Access to specialist cancer care services is a significant issue faced by residents of regional, rural and remote communities in Australia and other countries with large rural populations. Lack of access to specialist services is partly due to lack of visiting specialists, poor availability of specialists locally, the narrow scope of practice for rural health professionals and overall rural workforce shortages. These three factors create a cycle with the end result being a lack of specialist services close to home and the need for costly, long distance travel (Figure 1).
Figure 1: Limited rural access to specialist services and the need for travel
Limited access to health promotion and screening services can mean that people experience the impact of poor health service access before the onset of disease. Once the disease has occurred, access issues are encountered throughout the patient journey, including access to general practitioners, specialist services, diagnostic services, treatment services, nursing and allied health services and follow-up care. Poor access to health care services could be one of the contributors to the disparity in survival and disease related outcomes that exist between metropolitan and non-metropolitan patients.

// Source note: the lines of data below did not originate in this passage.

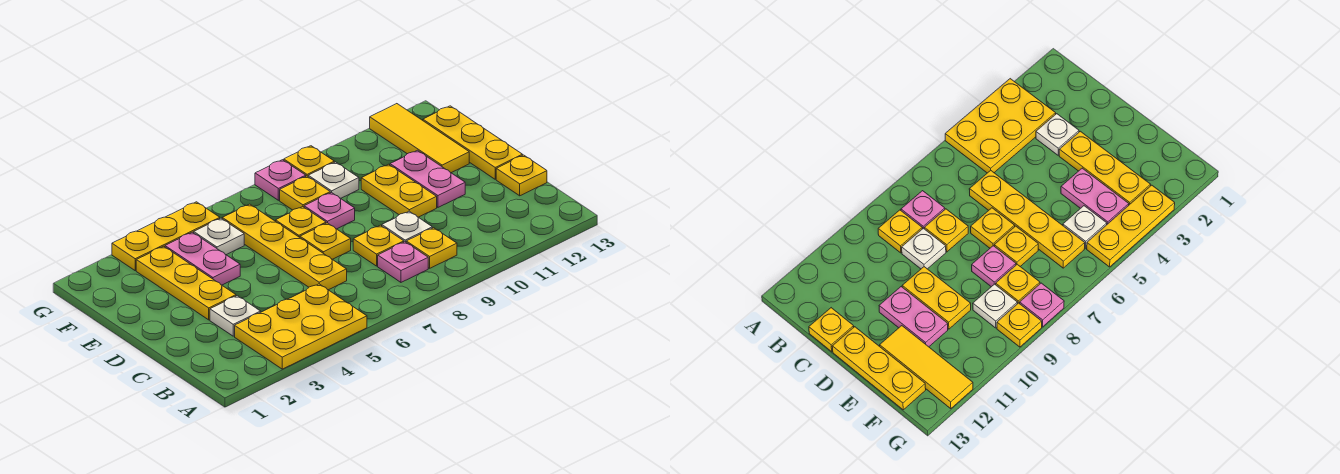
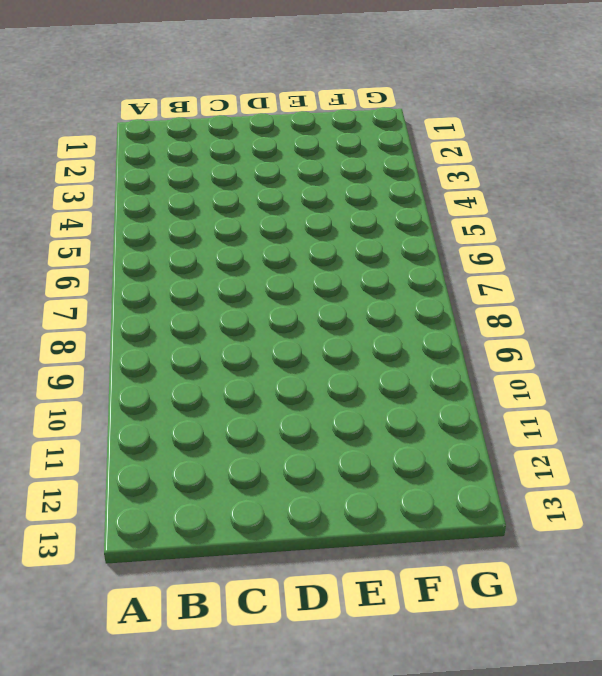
none -> yellow plate A3:B5 level 1
none -> pink plate B8 level 1
none -> yellow plate B9 level 1

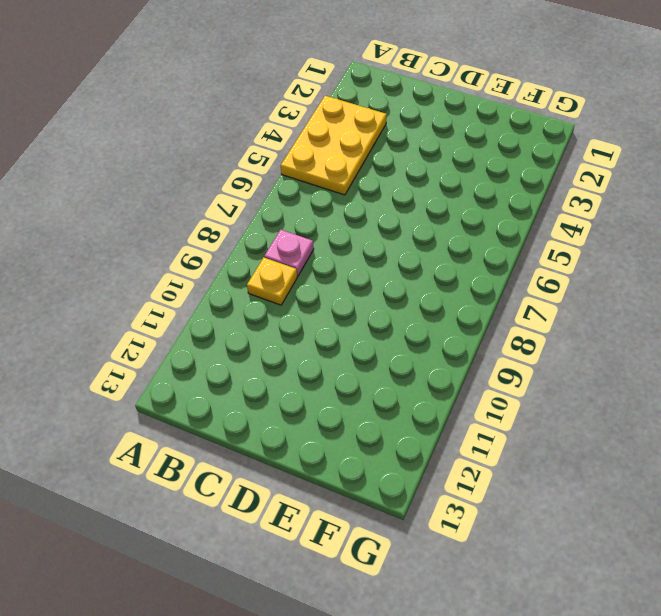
none -> white plate C3 level 1
none -> yellow plate C6:F6 level 1
none -> yellow plate C8 level 1

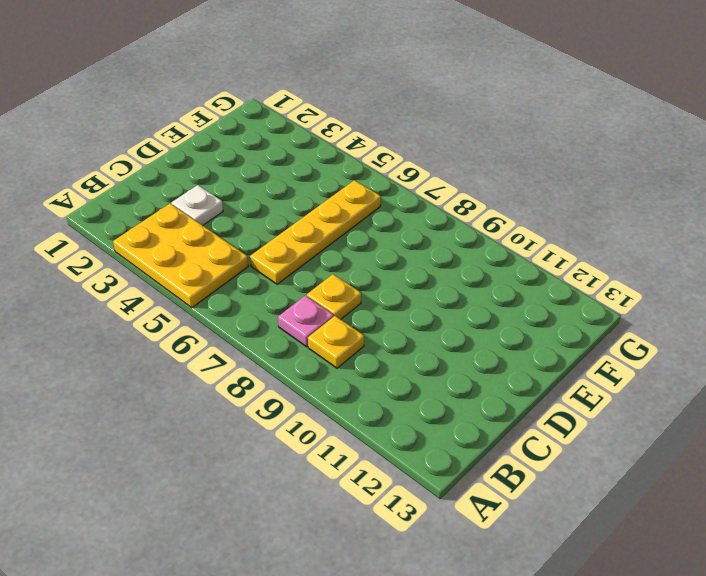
none -> white plate C9 level 1
none -> yellow plate C13 level 1
none -> yellow plate D3:F3 level 1

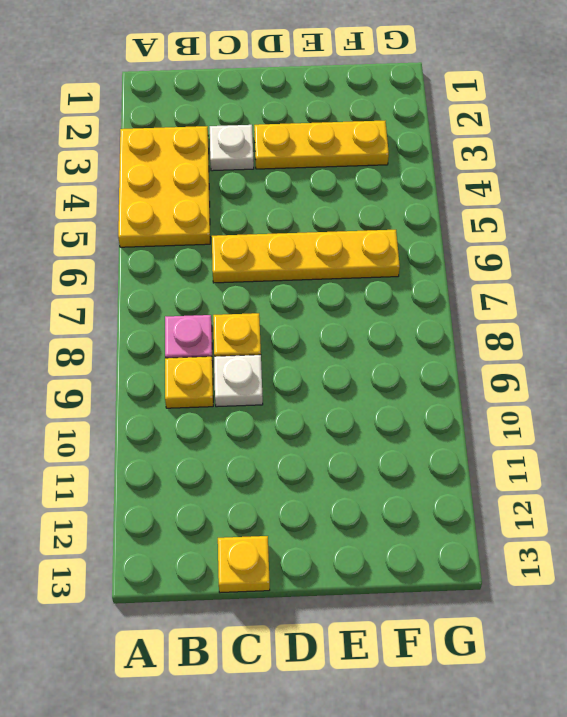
none -> yellow plate D7 level 1
none -> yellow plate D10:E10 level 1
none -> pink plate D11:E11 level 1

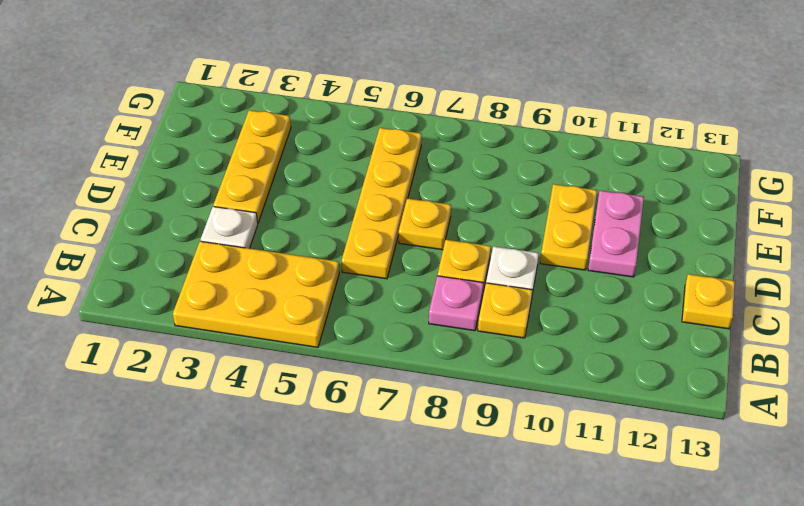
none -> yellow plate D13:F13 level 1
none -> pink plate E4:F4 level 1
none -> yellow plate E7 level 1

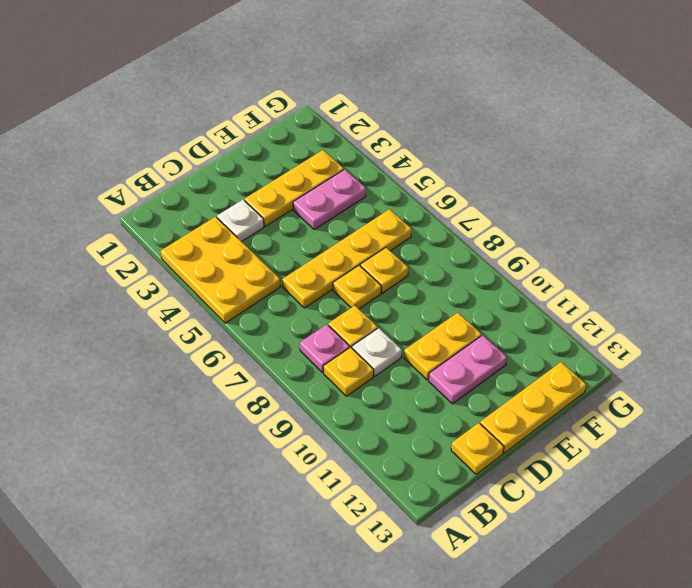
none -> pink plate E8 level 1
none -> yellow tile E12:G12 level 1
none -> white plate F5 level 1

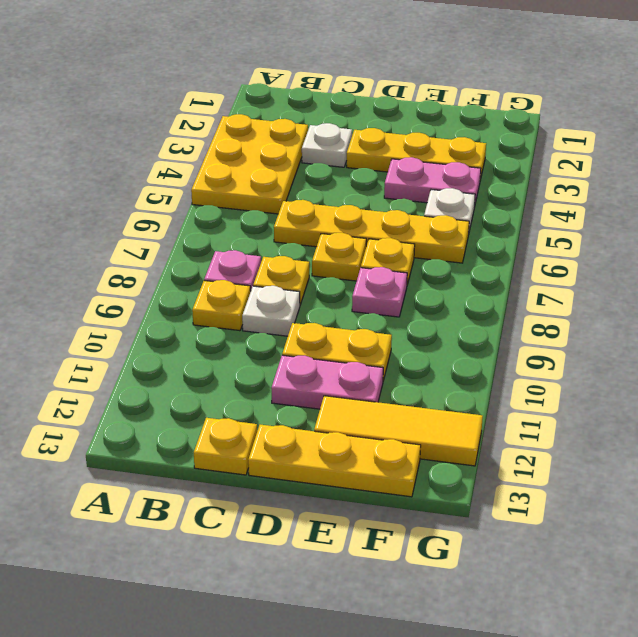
none -> yellow plate F8 level 1
none -> white plate F9 level 1
none -> yellow plate G3:G5 level 1

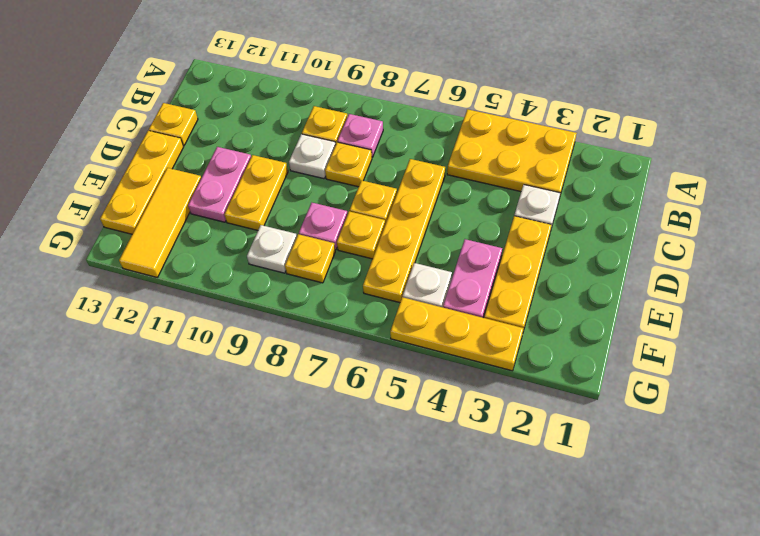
none -> pink plate G8 level 1
none -> yellow plate G9 level 1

Face-to-face outreach services from metropolitan centres attempt to address some of these access issues with varying quality and intensity. Most of the current models of care do not provide care on a daily basis and leave rural health clinicians to make difficult decisions without direct supervision by more experienced specialists. In addition, patients from many smaller rural towns continue to travel to larger centres for their care. Patients from larger rural centres may need to be transferred to urban centres if they become ill.
Teleoncology models of care offer solutions to some of the issues faced by patients and health professionals from regional, rural and remote communities around the world. Teleoncology models of care have the potential to allow health professionals from larger centres to provide their services to patients from disadvantaged populations at many points in the patient journey from health promotion to follow-up and survivorship care.